Task directions: Copy each of the entries below word for word, leaving out the pictures.

===== The input

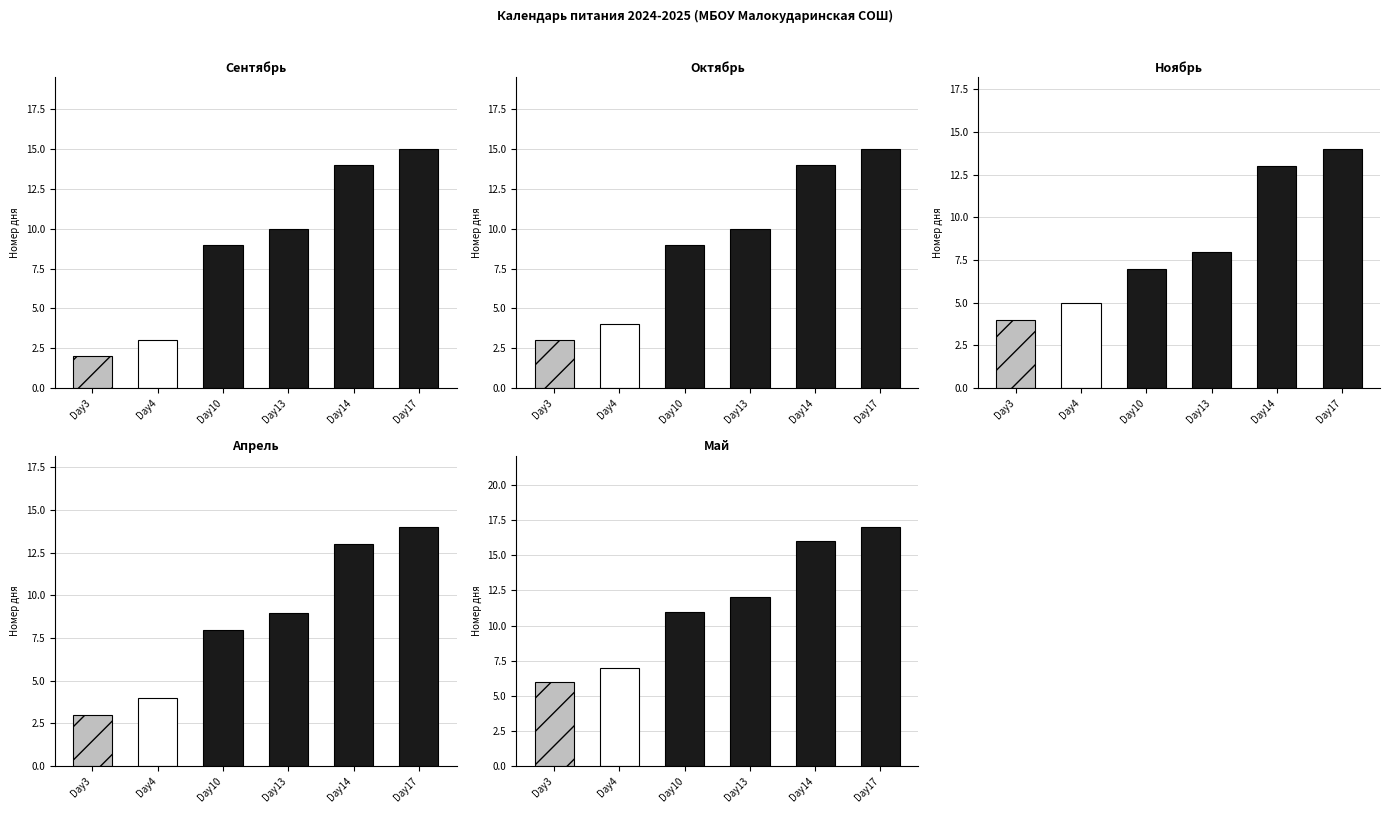

At how many categories does at least one series exceed 6?

5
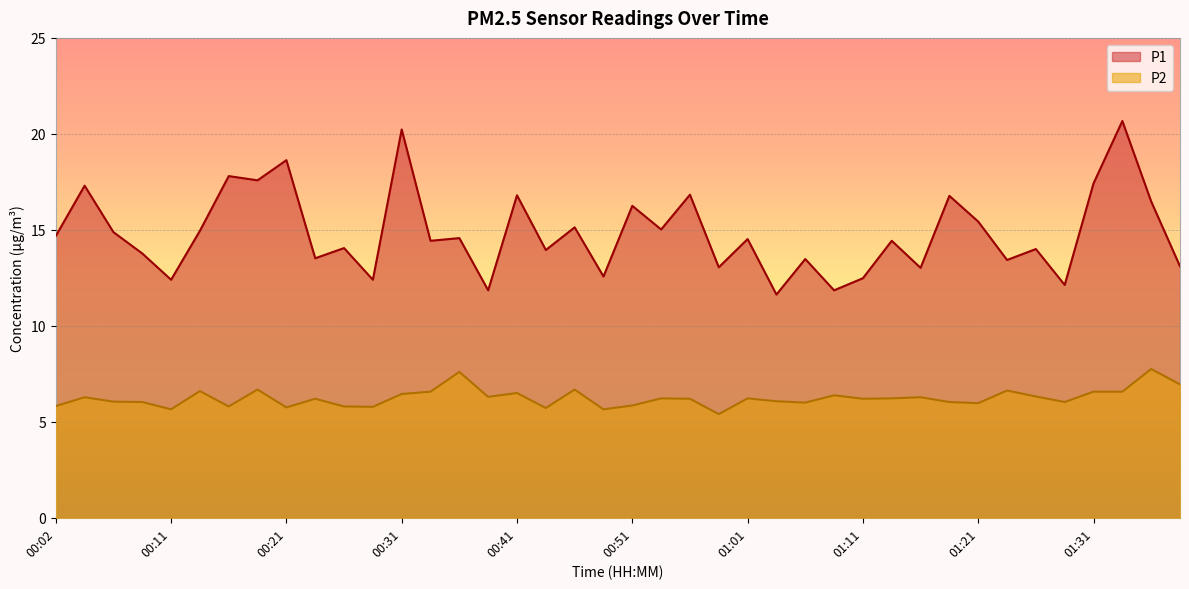

How many lines are shown in the chart?

2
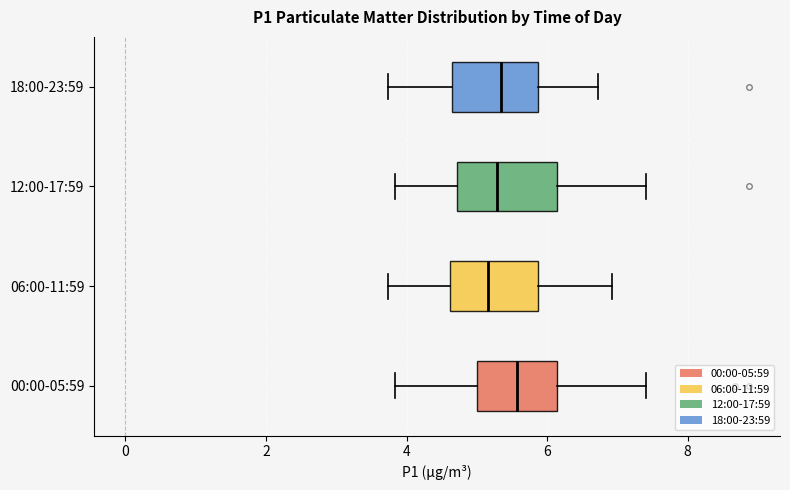

Where does the left whisker of the box for 12:00-17:59 end on the x-axis? The values are not printed on the chart, so give them approximately, as read against the axis.

3.8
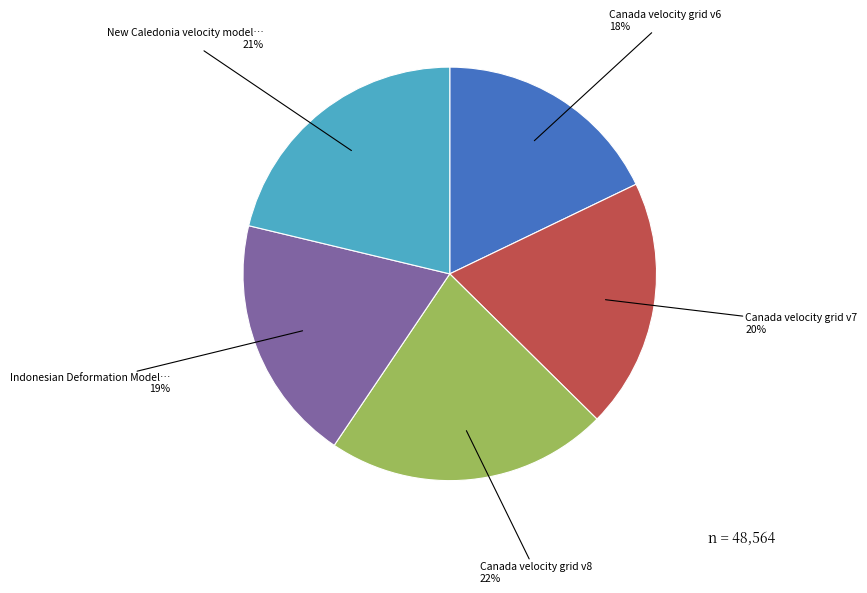

To the nearest percent, what is the average slice percentage?

20%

==========

Output for this exercise:
At how many categories does at least one series exceed 6?

5

How many lines are shown in the chart?

2

Where does the left whisker of the box for 12:00-17:59 end on the x-axis? The values are not printed on the chart, so give them approximately, as read against the axis.

3.8

To the nearest percent, what is the average slice percentage?

20%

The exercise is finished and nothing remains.